With the veteran Howell alongside elder statesman Jason Grilli, the youngsters in the Blue Jays bullpen appear to be in good hands.
Once Howell’s contract is official, he’ll become the most playoff-tested member of the Blue Jays pitching staff. His 24 appearances across five trips to the post-season (two with the Rays and three with the Dodgers) are easily the best mark on the team. Grilli’s 16 games are second.
Howell has had some success in the playoffs, posting an 0-3 record with a 3.10 ERA over 20.1 innings while allowing 21 hits, walking seven and striking out 23. However, he was left off the Dodgers’ 2016 playoff roster due to his struggles throughout the regular season.
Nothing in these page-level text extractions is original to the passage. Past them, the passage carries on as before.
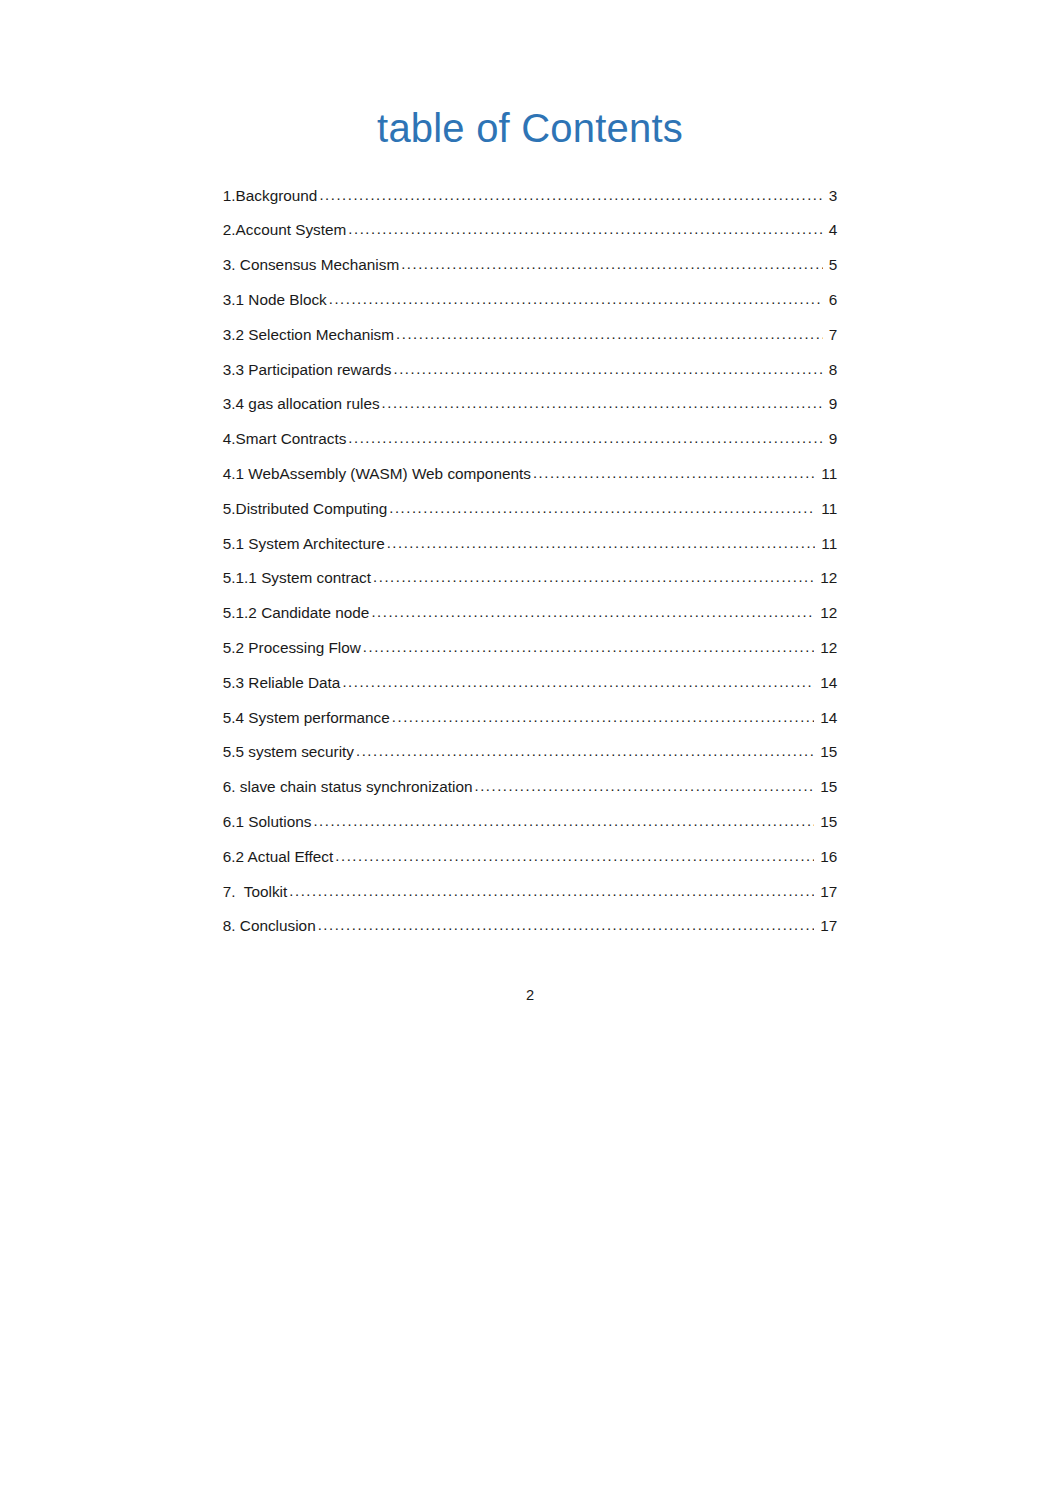table of Contents
1.Background ................................................................................................................. 3
2.Account System ......................................................................................................... 4
3. Consensus Mechanism ............................................................................................. 5
3.1 Node Block ..................................................................................................... 6
3.2 Selection Mechanism ....................................................................................... 7
3.3 Participation rewards ....................................................................................... 8
3.4 gas allocation rules .......................................................................................... 9
4.Smart Contracts ....................................................................................................... 9
4.1 WebAssembly (WASM) Web components ......................................................... 11
5.Distributed Computing ............................................................................................. 11
5.1 System Architecture ......................................................................................... 11
5.1.1 System contract ................................................................................. 12
5.1.2 Candidate node ................................................................................. 12
5.2 Processing Flow .............................................................................................. 12
5.3 Reliable Data ................................................................................................... 14
5.4 System performance ....................................................................................... 14
5.5 system security ............................................................................................... 15
6. slave chain status synchronization ................................................................. 15
6.1 Solutions ......................................................................................................... 15
6.2 Actual Effect ................................................................................................... 16
7. Toolkit ................................................................................................................. 17
8. Conclusion ............................................................................................................. 17
2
Howell’s got a fiery side to him, as evidenced by this 2013 brawl between the Dodgers and Diamondbacks. Howell, who weighs in at a light 180-pounds, can be clearly spotted punching Arizona coach Tuner Ward and attempting to throw him over the camera railing at the 5:30 mark.
Howell later admitted that he was caught up in the moment and the two amicably buried the hatchet in early 2016 when Ward was hired as the Dodgers hitting coach.
“I know exactly what J.P. was doing in that situation, doing what you would want any guy on your team to do,” Ward told the Los Angeles Times. “We had a really good laugh about it.”
BEST AGAINST BEST
Even though Howell can’t overpower hitters with his stuff, he’s known as a tough competitor. Having been around for 11 seasons, he’s proved that facing off against some of the sport’s best.
Over his career Howell faced now-retired Red Sox slugger David Ortiz more times than any other batter and held the left-handed hitter to a .227 average (5-for-22). Current Red Sox second baseman Dustin Pedroia has hit .143 (2-for-19) while retired mashers Alex Rodriguez (.154), Mark Teixeira (.167) and Jim Thome (.182) did not fare well, either.